IEEE Trans Image Process. 2023;32:3367-3382. doi: 10.1109/TIP.2023.3276570. Epub 2023 Jun 19.
Text-based Visual Question Answering (TextVQA) aims to produce correct answers for given questions about the images with multiple scene texts. In most cases, the texts naturally attach to the surface of the objects. Therefore, spatial reasoning between texts and objects is crucial in TextVQA. However, existing approaches are constrained within 2D spatial information learned from the input images and rely on transformer-based architectures to reason implicitly during the fusion process. Under this setting, these 2D spatial reasoning approaches cannot distinguish the fine-grained spatial relations between visual objects and scene texts on the same image plane, thereby impairing the interpretability and performance of TextVQA models. In this paper, we introduce 3D geometric information into the spatial reasoning process to capture the contextual knowledge of key objects step-by-step. Specifically, (i) we propose a relation prediction module for accurately locating the region of interest of critical objects; (ii) we design a depth-aware attention calibration module for calibrating the OCR tokens' attention according to critical objects. Extensive experiments show that our method achieves state-of-the-art performance on TextVQA and ST-VQA datasets. More encouragingly, our model surpasses others by clear margins of 5.7% and 12.1% on questions that involve spatial reasoning in TextVQA and ST-VQA valid split. Besides, we also verify the generalizability of our model on the text-based image captioning task.

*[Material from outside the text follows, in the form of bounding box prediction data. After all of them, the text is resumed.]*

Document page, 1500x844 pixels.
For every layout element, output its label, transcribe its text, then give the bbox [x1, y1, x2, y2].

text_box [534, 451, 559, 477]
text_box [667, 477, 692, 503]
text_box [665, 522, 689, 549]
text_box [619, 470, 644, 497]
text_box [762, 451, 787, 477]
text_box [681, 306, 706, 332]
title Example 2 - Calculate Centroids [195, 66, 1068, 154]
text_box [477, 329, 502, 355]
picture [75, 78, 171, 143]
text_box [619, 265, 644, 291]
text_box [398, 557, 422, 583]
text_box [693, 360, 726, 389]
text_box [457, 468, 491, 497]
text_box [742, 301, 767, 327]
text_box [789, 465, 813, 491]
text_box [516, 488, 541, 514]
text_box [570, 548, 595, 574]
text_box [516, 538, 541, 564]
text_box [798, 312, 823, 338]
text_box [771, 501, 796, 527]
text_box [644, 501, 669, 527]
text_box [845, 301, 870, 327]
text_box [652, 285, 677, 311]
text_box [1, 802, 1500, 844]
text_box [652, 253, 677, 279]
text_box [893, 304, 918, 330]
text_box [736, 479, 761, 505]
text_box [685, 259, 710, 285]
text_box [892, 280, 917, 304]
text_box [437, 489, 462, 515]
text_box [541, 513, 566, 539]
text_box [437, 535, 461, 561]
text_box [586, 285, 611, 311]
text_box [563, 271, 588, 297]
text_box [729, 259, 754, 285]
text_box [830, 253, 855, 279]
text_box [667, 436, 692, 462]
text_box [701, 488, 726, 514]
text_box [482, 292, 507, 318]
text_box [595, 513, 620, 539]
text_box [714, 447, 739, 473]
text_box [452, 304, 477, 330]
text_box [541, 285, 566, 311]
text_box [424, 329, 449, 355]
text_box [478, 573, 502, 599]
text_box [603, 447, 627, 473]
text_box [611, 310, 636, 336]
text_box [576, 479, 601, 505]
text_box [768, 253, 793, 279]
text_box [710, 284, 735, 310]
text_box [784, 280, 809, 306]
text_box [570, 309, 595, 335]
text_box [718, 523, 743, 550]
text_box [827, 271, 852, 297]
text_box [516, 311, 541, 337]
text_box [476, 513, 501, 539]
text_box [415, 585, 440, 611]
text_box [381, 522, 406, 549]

基于文本的视觉问答 (TextVQA) 的目标是针对带有多个场景文本的图像,为给定的问题生成正确的答案。在大多数情况下,文本自然附着在物体的表面上。因此,文本和对象之间的空间推理在 TextVQA 中至关重要。然而,现有的方法受到输入图像中 2D 空间信息的限制,并依赖于基于转换器的架构在融合过程中进行隐式推理。在这种设置下,这些 2D 空间推理方法无法区分同一图像平面上视觉对象和场景文本之间的细粒度空间关系,从而损害了 TextVQA 模型的可解释性和性能。在本文中,我们将 3D 几何信息引入空间推理过程中,逐步捕获关键对象的上下文知识。具体来说:(i)我们提出了一种关系预测模块,用于准确定位关键对象的感兴趣区域;(ii)我们设计了一种深度感知注意力校准模块,根据关键对象校准 OCR 标记的注意力。大量实验表明,我们的方法在 TextVQA 和 ST-VQA 数据集上实现了最先进的性能。更令人鼓舞的是,我们的模型在涉及 TextVQA 和 ST-VQA 有效分裂中空间推理的问题上,比其他模型高出 5.7%和 12.1%的明显差距。此外,我们还在基于文本的图像字幕任务上验证了我们模型的泛化能力。